Background Recent studies have suggested that dermal dendritic cells (DDCs) may play a part in maintaining the structure of the dermis and in dermal immune modulation. Alteration in the population of DDCs has been noted in localized and systemic scleroderma, particularly a decline in the number of CD34+ DDCs.

Objectives To define the alteration of the DDC populations with respect to the histological stage of morphoea.

Methods We examined 33 biopsies of morphoea, categorized into four histological stages, and examined the DDC population (CD34+ DDCs and factor XIIIa+ DDCs), the lymphocytic infiltrate, and tenascin (extracellular matrix glycoprotein) and transforming growth factor (TGF)-β1 expression in each biopsy.

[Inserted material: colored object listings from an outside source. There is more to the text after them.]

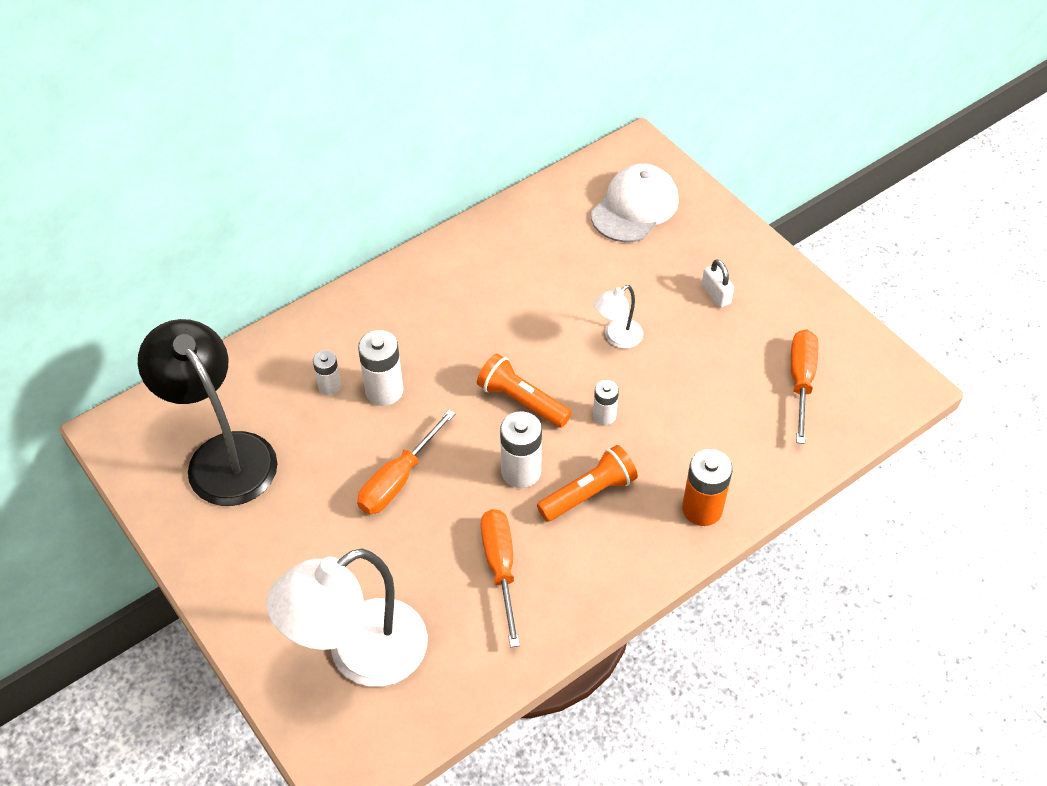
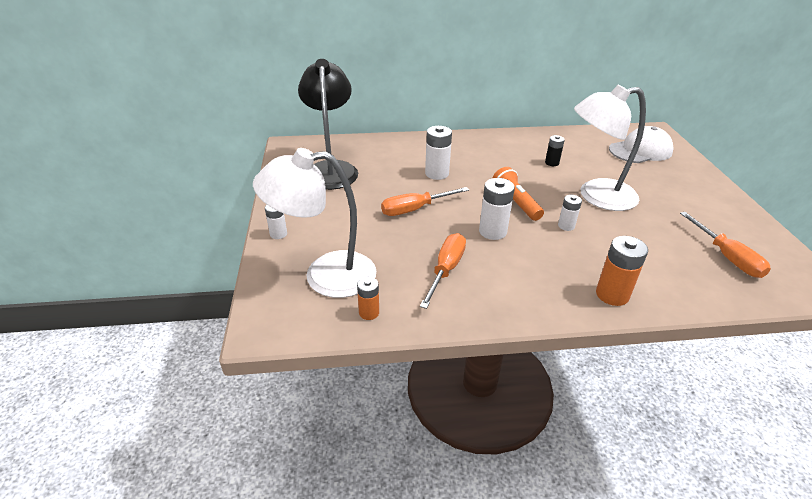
camera: 30 degrees right, 15 degrees down
(329, 386) = (408, 163): white battery -> white battery (278, 234)
(451, 681) = (369, 312): none -> orange battery
(529, 291) = (552, 163): none -> black battery
(589, 493) = (531, 257): orange flashlight -> none
(617, 338) = (596, 196): white lamp -> white lamp, size x2.14
(716, 294) = (678, 198): white padlock -> none
(801, 381) = (727, 257): orange screwdriver -> orange screwdriver turned 120 degrees clockwise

Results As the dermis became less inflammatory and more sclerotic, there was a significant decline in the number of CD34+ DDCs and an increase in the number of factor XIIIa+ DDCs. The pan-T-cell infiltrate (UCHL-1/CD45RO) and tenascin deposition exhibited a similar pattern, with elevated expression in inflammatory stages and a decrease in expression as the dermis became sclerotic. TGF-β1 was significantly elevated in three of the four histological stages of morphoea, in both the inflammatory and sclerotic stages. The proposed four-stage histological analysis of morphoea biopsies was a useful basis for studying dendritic cells and mediators in cutaneous sclerosis.

Conclusions Our study indicates that there is a reciprocal relationship between CD34+ DDCs and factor XIIIa+ DDCs in morphoea that correlates with the relative degrees of inflammation and sclerosis.